> **Provided material**:
★ ★ ★ ★ ★ ★ ★

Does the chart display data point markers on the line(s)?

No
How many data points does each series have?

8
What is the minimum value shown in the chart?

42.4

★ ★ ★ ★ ★ ★ ★

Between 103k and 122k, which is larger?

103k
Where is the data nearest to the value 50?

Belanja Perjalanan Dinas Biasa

★ ★ ★ ★ ★ ★ ★

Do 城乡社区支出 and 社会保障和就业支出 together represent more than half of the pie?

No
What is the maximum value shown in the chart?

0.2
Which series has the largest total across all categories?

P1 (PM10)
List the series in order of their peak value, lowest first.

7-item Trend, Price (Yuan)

★ ★ ★ ★ ★ ★ ★

> **Task**: Gather each line from the rows above that contains the word "shown", and copy every such line in full.

> **Answer to this task**:
What is the minimum value shown in the chart?
What is the maximum value shown in the chart?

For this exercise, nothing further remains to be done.